Open-Access: This article is an open-access article that was selected by an in-house editor and fully peer-reviewed by external reviewers. It is distributed in accordance with the Creative Commons Attribution NonCommercial (CC BY-NC 4.0) license, which permits others to distribute, remix, adapt, build upon this work non-commercially, and license their derivative works on different terms, provided the original work is properly cited and the use is non-commercial. See: http://creativecommons.org/licenses/by-nc/4.0/
Corresponding author: Xiao-Hua Gong, BM BCh, Associate Chief Nurse, Department of Thoracic Oncology, the Cancer Center of the Fifth Affiliated Hospital of Sun Yat-sen University, No. 52 Meihua East Road, Xiangzhou District, Zhuhai 519000, Guangdong Province, China. g13926927855@163.com
Received: April 13, 2020 Peer-review started: April 13, 2020 First decision: May 15, 2020 Revised: May 25, 2020 Accepted: August 14, 2020 Article in press: August 14, 2020 Published online: September 26, 2020 Processing time: 161 Days and 16.9 Hours
ARTICLE HIGHLIGHTS
Research background
Lung cancer is a clinical disease with multiple malignant tumors. Surgery and chemotherapy are important in the clinical treatment of lung cancer.
Research motivation
Integrated nursing care, which is based on the existing concept of clinical nursing and strengthens the significance of clinical nursing activities, is also an important model of clinical intervention.
Research objectives
Evaluate the application of the integrated nursing care model through changes in negative emotion and other indices.
Research methods
A total of 92 patients with lung cancer were selected and divided into the study group and the control group; there were 46 patients in each group.

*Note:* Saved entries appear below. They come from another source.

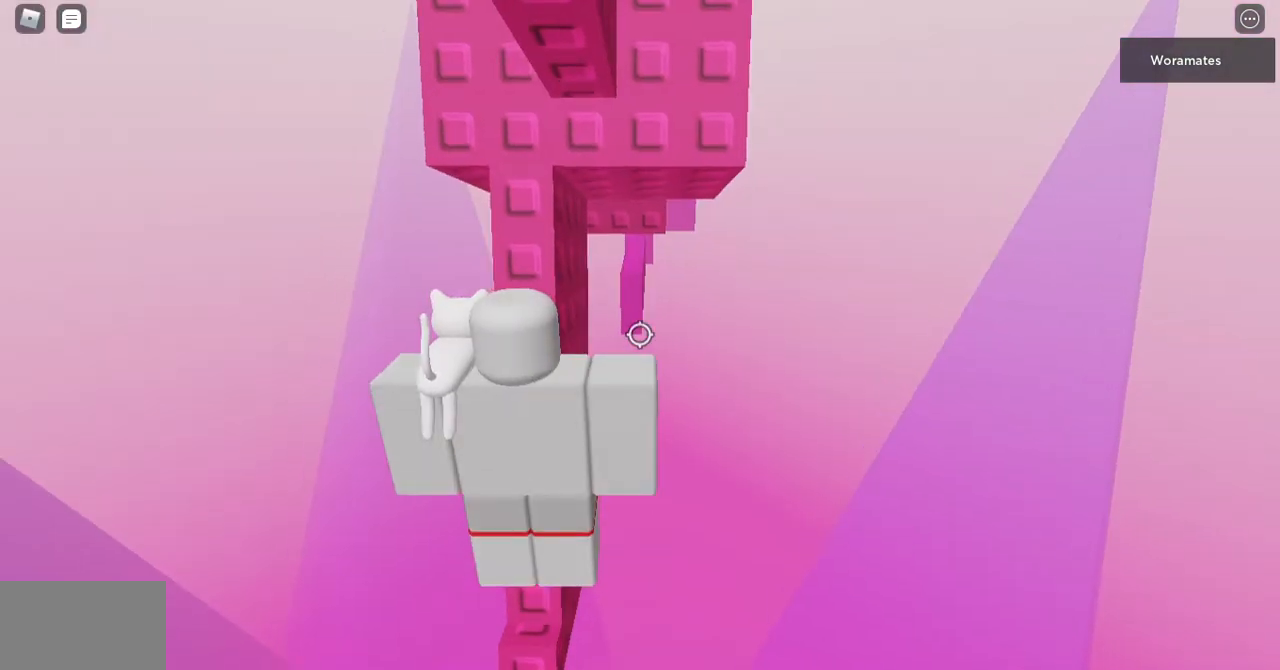
{"keys": ["d", "space"], "mouse": ["right"], "events": [[133, "mouse_right", "down"], [367, "d", "down"], [500, "space", "down"]]}
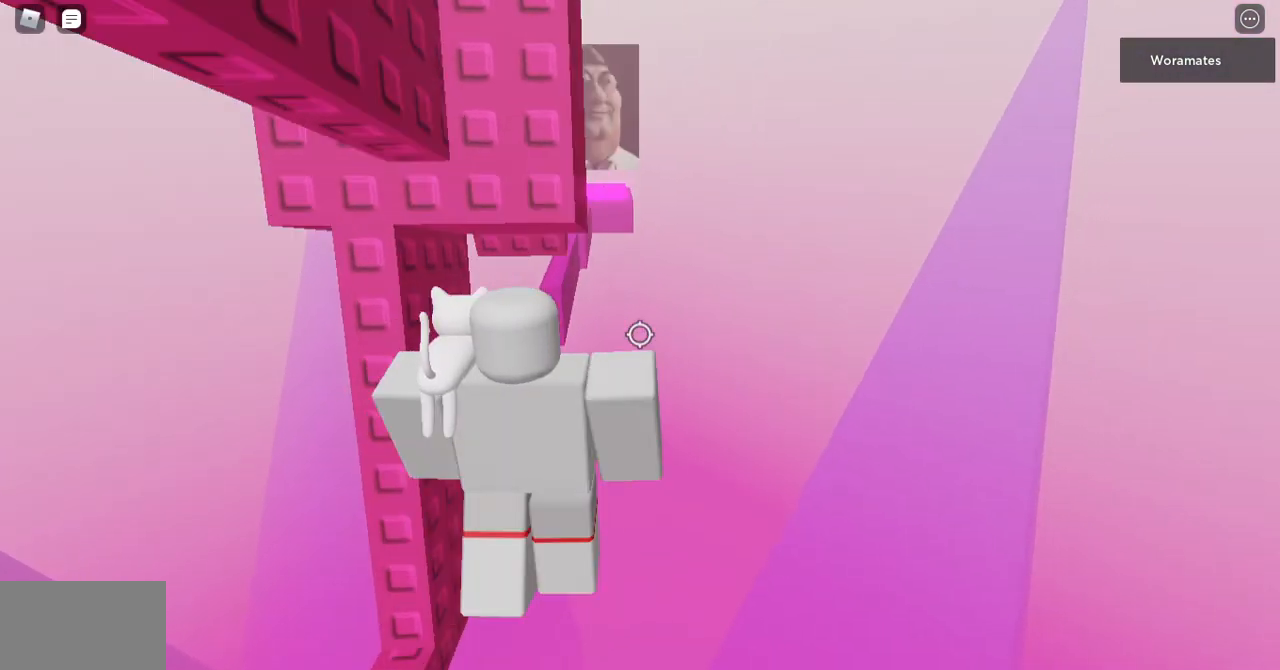
{"keys": ["a", "w"], "mouse": ["wheel", "right"], "events": [[67, "a", "down"], [67, "w", "down"], [200, "d", "up"], [200, "space", "up"], [467, "mouse_wheel", "down"]]}
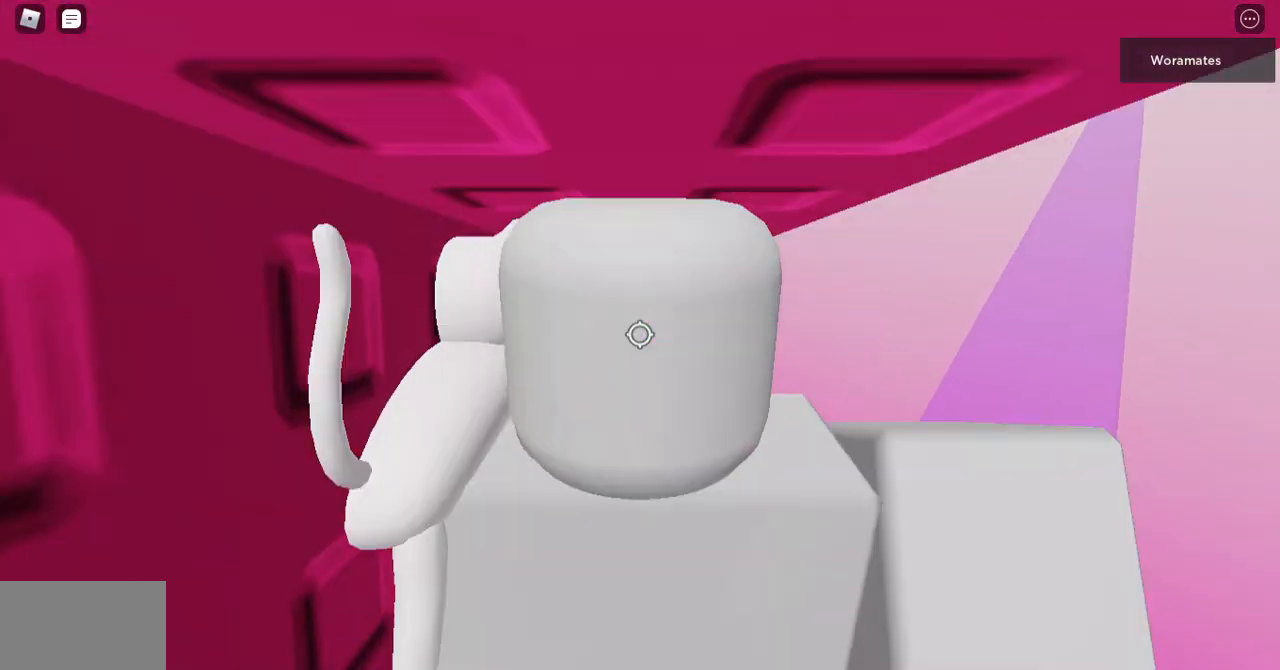
{"keys": [], "mouse": [], "events": [[33, "mouse_wheel", "up"], [133, "a", "up"], [133, "w", "up"], [233, "d", "down"], [233, "mouse_right", "up"], [233, "w", "down"], [300, "d", "up"], [367, "w", "up"]]}
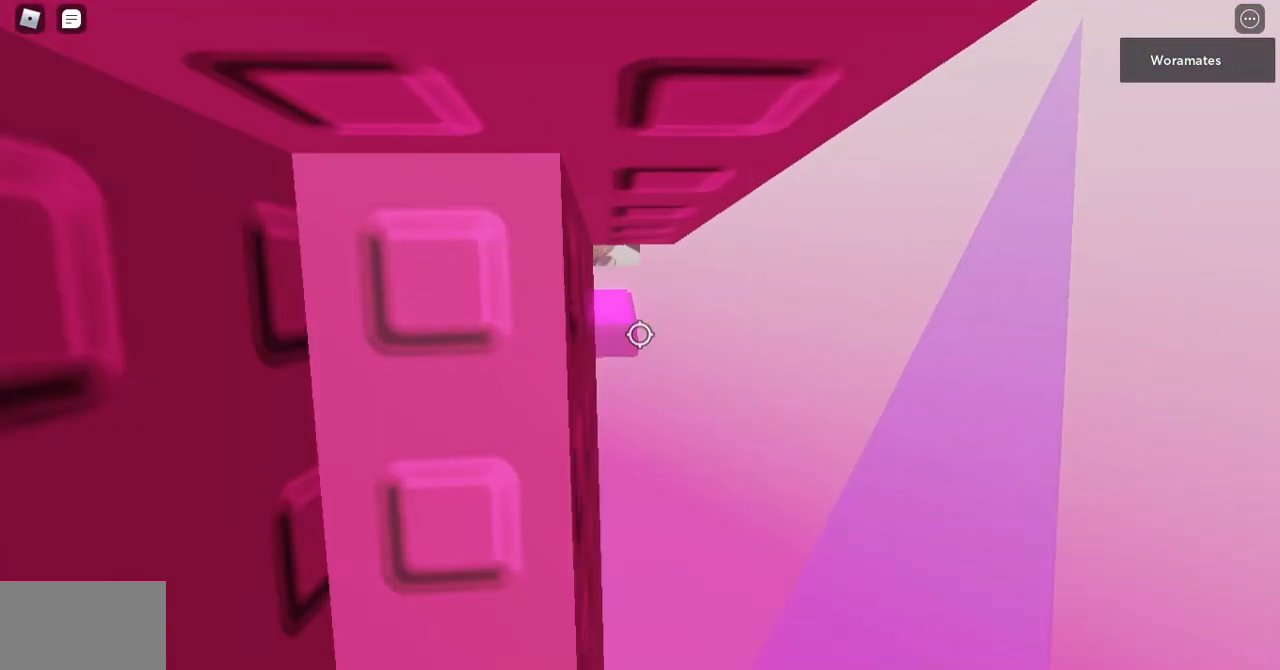
{"keys": ["w"], "mouse": ["right"], "events": [[100, "mouse_right", "down"], [100, "w", "down"], [200, "w", "up"], [267, "s", "down"], [433, "s", "up"], [467, "w", "down"]]}
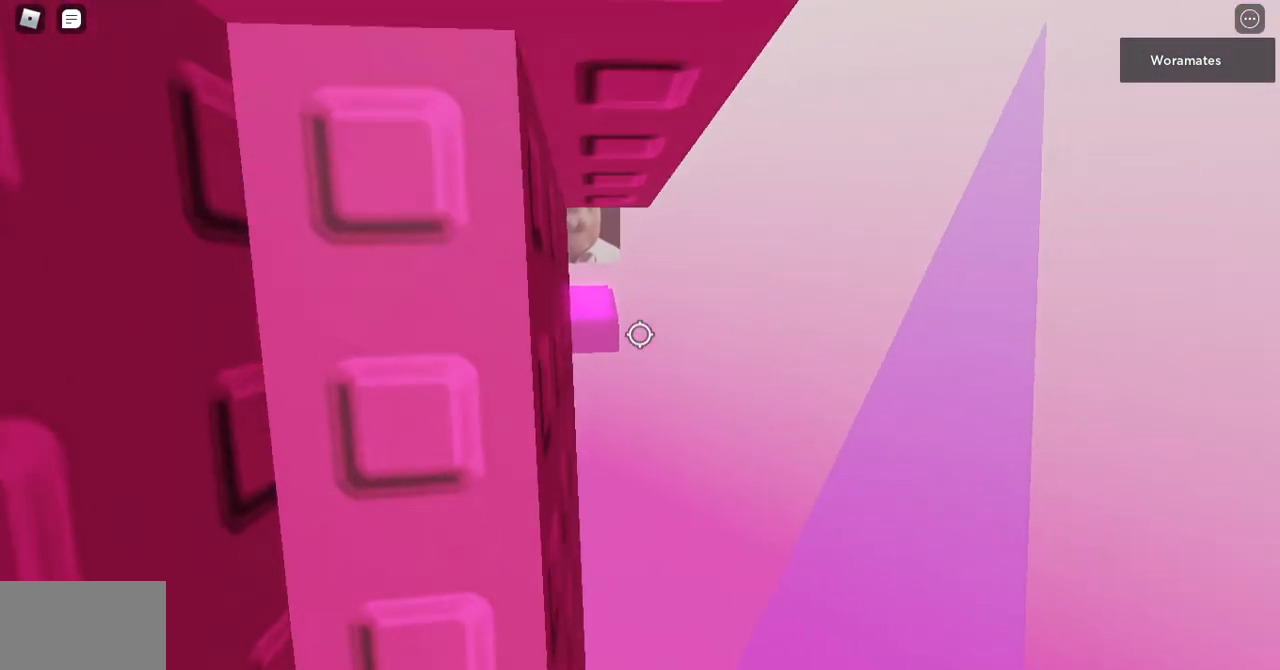
{"keys": ["w"], "mouse": ["right"], "events": [[167, "w", "up"], [233, "s", "down"], [333, "s", "up"], [433, "w", "down"]]}
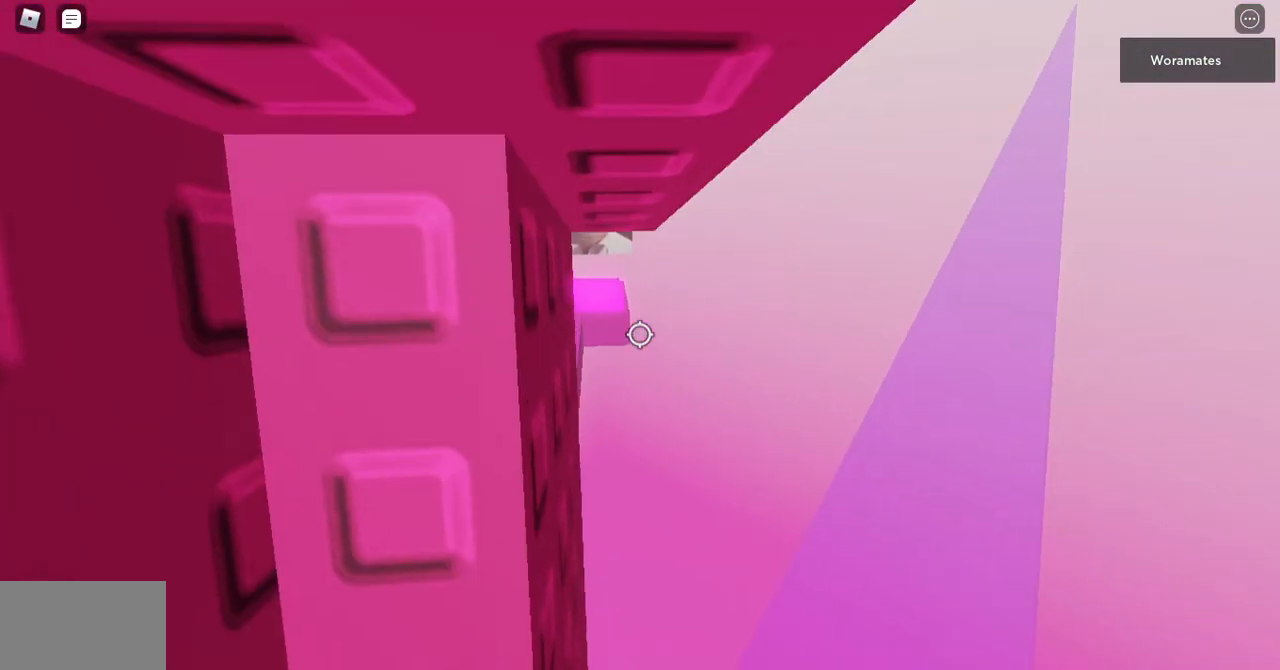
{"keys": ["w"], "mouse": ["right"], "events": [[133, "w", "up"], [167, "s", "down"], [333, "s", "up"], [367, "w", "down"]]}
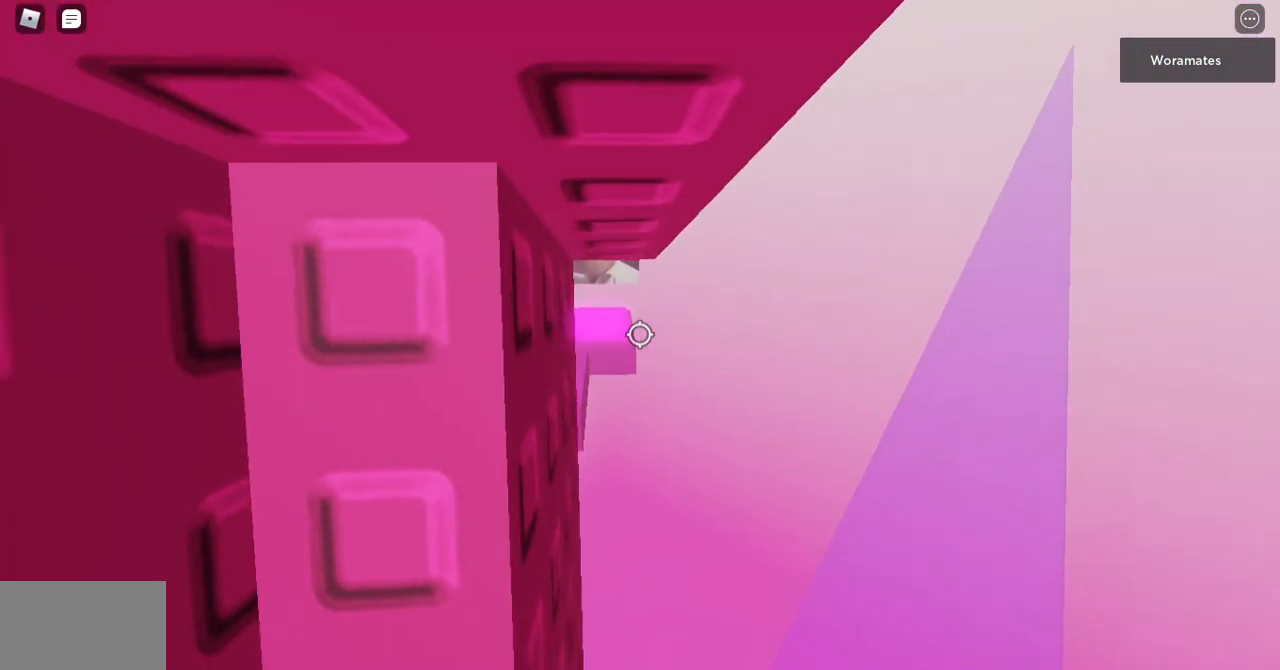
{"keys": ["shift"], "mouse": ["right"], "events": [[33, "w", "up"], [133, "s", "down"], [233, "s", "up"], [333, "w", "down"], [433, "w", "up"], [500, "shift", "down"]]}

The control group received routine nursing, and the study group received integrated medical care in addition to the care received by the control group. Negative emotions before and after the intervention, the self-management ability score after the intervention, family care burden after the intervention and nursing satisfaction after the intervention were measured in the two groups.
Research results
After the intervention, the self-rating anxiety scale and self-rating depression scale scores in the study group were lower than those in the control group; the scores for health knowledge, self-concept, self-responsibility and self-care skills in the study group were higher than those in the control group; the scores for individual burden and responsibility burden in the study group were lower than those before the intervention; and nursing satisfaction in the study group was higher than that in the control group.
Research conclusions
An integrated nursing care approach for lung cancer patients can effectively relieve the patient’s negative feelings, improve their self-management ability, and help to reduce the burden of family care and improve patient satisfaction with nursing activities.
Research perspectives
Nursing work is inseparable from clinical diagnosis and treatment.